▶ [Supplied records]:
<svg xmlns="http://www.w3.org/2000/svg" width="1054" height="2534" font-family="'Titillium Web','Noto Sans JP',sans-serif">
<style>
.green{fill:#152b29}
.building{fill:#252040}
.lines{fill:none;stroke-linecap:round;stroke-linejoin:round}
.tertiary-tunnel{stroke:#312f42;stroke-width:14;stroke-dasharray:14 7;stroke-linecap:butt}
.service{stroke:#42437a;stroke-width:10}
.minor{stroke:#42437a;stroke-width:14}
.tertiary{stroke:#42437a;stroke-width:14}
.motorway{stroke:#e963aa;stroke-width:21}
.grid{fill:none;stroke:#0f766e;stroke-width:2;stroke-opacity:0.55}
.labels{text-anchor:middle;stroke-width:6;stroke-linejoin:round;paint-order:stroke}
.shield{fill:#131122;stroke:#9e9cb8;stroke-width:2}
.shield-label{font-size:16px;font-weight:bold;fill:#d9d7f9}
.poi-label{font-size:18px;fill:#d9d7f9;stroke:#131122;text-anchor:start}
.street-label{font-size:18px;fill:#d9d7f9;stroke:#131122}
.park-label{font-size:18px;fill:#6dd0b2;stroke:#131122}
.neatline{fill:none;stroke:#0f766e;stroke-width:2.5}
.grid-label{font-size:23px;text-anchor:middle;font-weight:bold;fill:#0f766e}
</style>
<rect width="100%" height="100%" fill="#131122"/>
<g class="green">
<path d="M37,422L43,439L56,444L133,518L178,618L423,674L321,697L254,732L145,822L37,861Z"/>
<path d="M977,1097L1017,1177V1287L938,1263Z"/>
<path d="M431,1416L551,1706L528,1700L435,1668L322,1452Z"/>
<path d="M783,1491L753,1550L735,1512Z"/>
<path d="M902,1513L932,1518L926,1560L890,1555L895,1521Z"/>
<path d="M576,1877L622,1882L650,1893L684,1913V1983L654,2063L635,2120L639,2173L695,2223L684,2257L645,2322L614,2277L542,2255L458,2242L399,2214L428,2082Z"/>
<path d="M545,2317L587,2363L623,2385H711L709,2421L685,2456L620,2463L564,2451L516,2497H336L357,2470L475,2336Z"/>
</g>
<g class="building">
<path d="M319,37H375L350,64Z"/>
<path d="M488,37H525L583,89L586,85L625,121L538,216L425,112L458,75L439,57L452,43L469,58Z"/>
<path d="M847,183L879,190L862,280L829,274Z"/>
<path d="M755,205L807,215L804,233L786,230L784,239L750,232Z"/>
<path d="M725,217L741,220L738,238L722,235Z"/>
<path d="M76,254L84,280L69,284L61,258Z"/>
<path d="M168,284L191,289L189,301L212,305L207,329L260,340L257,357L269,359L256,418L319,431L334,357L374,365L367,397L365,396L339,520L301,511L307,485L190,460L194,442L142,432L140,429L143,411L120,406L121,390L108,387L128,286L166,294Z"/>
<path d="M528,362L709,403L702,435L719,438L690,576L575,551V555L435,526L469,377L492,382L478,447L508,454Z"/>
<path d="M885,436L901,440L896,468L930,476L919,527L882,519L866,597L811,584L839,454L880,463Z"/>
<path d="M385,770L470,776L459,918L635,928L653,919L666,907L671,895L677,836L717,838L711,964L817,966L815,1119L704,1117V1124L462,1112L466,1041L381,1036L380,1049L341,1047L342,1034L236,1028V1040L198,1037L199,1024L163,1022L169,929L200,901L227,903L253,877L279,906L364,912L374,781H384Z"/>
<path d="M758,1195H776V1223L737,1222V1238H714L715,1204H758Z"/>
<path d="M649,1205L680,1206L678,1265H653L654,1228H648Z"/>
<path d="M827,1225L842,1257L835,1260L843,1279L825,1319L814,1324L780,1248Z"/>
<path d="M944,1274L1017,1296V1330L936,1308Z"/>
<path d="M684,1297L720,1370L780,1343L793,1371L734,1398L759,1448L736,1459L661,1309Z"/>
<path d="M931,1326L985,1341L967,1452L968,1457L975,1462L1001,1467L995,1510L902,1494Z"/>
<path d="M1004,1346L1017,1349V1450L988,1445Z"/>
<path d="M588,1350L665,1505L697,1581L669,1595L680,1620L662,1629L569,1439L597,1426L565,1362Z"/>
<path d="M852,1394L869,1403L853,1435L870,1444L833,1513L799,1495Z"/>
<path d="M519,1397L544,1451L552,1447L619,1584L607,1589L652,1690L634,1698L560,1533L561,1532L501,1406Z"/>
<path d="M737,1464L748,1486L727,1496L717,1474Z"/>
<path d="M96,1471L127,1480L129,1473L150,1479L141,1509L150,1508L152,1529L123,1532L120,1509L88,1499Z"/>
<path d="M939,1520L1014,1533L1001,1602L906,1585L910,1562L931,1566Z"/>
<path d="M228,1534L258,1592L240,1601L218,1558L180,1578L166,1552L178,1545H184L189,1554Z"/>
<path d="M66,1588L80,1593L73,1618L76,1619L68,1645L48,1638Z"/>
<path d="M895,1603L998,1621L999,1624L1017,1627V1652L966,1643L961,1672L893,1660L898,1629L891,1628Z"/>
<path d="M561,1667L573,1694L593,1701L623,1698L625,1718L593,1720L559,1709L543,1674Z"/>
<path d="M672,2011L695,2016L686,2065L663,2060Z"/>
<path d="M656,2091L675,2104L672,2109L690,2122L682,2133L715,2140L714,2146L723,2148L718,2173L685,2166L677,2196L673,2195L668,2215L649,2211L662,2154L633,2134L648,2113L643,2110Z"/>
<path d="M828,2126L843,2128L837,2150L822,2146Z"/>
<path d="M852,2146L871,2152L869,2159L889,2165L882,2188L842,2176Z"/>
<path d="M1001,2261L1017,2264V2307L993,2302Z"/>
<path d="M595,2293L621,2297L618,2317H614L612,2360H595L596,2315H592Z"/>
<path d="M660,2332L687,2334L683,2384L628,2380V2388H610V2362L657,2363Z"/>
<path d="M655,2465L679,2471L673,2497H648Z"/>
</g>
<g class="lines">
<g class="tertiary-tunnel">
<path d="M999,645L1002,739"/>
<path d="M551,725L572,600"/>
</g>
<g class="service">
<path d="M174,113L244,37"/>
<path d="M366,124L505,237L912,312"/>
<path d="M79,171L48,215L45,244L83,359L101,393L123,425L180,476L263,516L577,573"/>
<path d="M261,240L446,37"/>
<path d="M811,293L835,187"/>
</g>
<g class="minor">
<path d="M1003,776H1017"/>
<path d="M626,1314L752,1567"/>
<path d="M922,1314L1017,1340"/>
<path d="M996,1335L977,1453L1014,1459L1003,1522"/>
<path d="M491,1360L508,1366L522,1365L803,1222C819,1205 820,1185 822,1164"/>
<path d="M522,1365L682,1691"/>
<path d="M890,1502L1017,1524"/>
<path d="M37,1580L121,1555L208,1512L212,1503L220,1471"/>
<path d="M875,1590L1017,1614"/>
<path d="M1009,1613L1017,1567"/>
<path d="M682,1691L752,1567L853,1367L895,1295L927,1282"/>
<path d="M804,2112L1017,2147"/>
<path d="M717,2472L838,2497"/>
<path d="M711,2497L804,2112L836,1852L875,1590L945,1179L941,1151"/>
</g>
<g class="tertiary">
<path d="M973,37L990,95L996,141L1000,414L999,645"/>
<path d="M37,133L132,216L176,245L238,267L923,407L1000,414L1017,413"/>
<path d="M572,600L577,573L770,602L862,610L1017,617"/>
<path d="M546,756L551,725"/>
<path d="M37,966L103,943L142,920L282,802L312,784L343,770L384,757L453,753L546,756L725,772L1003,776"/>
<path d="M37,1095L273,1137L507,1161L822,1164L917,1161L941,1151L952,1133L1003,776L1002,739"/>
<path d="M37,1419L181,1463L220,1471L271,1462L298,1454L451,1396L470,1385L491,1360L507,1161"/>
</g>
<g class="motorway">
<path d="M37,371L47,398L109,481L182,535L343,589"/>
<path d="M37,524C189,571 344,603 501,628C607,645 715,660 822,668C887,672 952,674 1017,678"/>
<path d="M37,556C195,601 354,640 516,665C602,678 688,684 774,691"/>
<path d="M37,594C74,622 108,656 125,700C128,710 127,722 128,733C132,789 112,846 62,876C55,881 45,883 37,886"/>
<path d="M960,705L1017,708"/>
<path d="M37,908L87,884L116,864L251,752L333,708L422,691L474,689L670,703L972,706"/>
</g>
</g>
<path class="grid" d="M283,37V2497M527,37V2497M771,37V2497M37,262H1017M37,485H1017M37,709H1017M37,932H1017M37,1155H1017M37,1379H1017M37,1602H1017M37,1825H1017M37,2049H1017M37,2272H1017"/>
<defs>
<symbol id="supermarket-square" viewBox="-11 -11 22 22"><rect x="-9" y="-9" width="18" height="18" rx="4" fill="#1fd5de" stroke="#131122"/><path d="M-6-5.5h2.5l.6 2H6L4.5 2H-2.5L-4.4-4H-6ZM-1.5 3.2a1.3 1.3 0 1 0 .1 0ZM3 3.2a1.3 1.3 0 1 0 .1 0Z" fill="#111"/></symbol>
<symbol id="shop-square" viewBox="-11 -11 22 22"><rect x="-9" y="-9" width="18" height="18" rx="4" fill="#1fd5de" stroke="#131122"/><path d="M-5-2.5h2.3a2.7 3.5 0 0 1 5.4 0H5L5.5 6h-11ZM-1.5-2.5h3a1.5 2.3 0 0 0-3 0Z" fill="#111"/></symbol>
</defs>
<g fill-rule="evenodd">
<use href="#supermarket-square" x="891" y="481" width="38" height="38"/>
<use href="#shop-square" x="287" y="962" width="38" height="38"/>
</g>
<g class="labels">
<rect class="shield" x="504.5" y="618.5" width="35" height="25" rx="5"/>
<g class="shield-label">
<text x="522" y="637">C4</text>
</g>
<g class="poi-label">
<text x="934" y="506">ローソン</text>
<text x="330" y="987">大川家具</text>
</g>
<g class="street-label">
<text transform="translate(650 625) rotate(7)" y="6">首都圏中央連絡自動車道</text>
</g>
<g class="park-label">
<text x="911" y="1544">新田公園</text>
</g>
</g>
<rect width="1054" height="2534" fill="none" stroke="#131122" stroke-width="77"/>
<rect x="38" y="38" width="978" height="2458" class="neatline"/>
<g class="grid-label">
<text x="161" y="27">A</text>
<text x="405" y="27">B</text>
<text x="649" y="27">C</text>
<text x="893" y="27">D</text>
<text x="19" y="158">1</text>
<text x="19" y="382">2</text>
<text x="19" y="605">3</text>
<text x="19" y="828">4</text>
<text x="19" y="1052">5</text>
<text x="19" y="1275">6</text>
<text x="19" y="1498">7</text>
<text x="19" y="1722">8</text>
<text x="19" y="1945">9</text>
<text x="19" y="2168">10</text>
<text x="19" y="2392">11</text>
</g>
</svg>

▶ [Problem details]: Scan the records for the string "round". Copy each line in which it appears.

▶ [Expected answer]:
.lines{fill:none;stroke-linecap:round;stroke-linejoin:round}
.labels{text-anchor:middle;stroke-width:6;stroke-linejoin:round;paint-order:stroke}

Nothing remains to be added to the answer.